Bitwise Chief Investment Officer Matthew Hougan recently confirmed this scarcity argument, suggesting that sustained institutional demand exceeding supply could trigger a “parabolic explosion” in Bitcoin.

Market Context and Structural Argument

“Bitcoin’s performance in 2025 looks weak on its own, but context is important,” says Georgii Verbitskii, founder of TYMIO. “In 2024, Bitcoin surged significantly… the subsequent consolidation period is not only normal but also reasonable.”

Verbitskii agrees with Wood’s core structural argument, noting that “when capital migrates into tangible assets during global currency re-evaluation, Bitcoin and gold belong to the same category.”

However, he emphasizes a key difference: Gold miners can increase production when prices rise, but Bitcoin’s supply is fixed. “This asymmetry means that when demand returns, Bitcoin’s price reacts in a more explosive manner structurally,” Verbitskii states.

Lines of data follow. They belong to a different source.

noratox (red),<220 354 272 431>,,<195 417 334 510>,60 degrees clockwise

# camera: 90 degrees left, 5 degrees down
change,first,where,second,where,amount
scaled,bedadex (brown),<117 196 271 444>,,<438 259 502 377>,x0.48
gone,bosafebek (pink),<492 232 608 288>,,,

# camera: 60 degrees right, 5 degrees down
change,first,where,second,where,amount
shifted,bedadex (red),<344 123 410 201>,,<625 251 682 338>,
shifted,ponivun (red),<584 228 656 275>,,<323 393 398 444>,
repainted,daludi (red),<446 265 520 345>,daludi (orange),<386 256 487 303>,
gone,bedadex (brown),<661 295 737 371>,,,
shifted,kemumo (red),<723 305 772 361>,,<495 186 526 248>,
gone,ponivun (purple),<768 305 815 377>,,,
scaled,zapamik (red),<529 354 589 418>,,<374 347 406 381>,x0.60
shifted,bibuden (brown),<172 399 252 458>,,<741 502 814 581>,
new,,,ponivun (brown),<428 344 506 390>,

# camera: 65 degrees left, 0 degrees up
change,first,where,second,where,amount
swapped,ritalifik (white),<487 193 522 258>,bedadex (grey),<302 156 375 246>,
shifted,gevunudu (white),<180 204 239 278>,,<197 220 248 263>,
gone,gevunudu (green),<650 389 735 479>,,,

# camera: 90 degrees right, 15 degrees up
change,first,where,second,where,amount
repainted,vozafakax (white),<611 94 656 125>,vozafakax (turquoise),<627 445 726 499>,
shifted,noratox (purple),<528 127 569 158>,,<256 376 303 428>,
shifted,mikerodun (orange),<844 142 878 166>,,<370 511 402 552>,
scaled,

Historical Outlook and Diversification Benefits

Wood’s analysis also places the current gold rally in a concerning historical context. The ratio of gold market value to broad money supply M2 has reached levels last seen in the early 1930s and early 1980s — she describes this as an “extreme” period. Historically, sustained declines from these high levels have been associated with strong stock market returns.

For resource allocators, Wood emphasizes the final key advantage: diversification.

The correlation between Bitcoin and gold is less than that between the S&P 500 and bonds. She concludes that Bitcoin “should be a good diversification source for asset allocators seeking higher returns per unit of risk over the next few years.”

“Looking ahead to 2026, I don’t see this as a buy or sell issue, but rather a hold issue,” Verbitskii says. “Gold provides stability, Bitcoin offers asymmetric upside potential. Historically, Bitcoin’s growth rate has been faster than gold, and I hope this pattern continues.”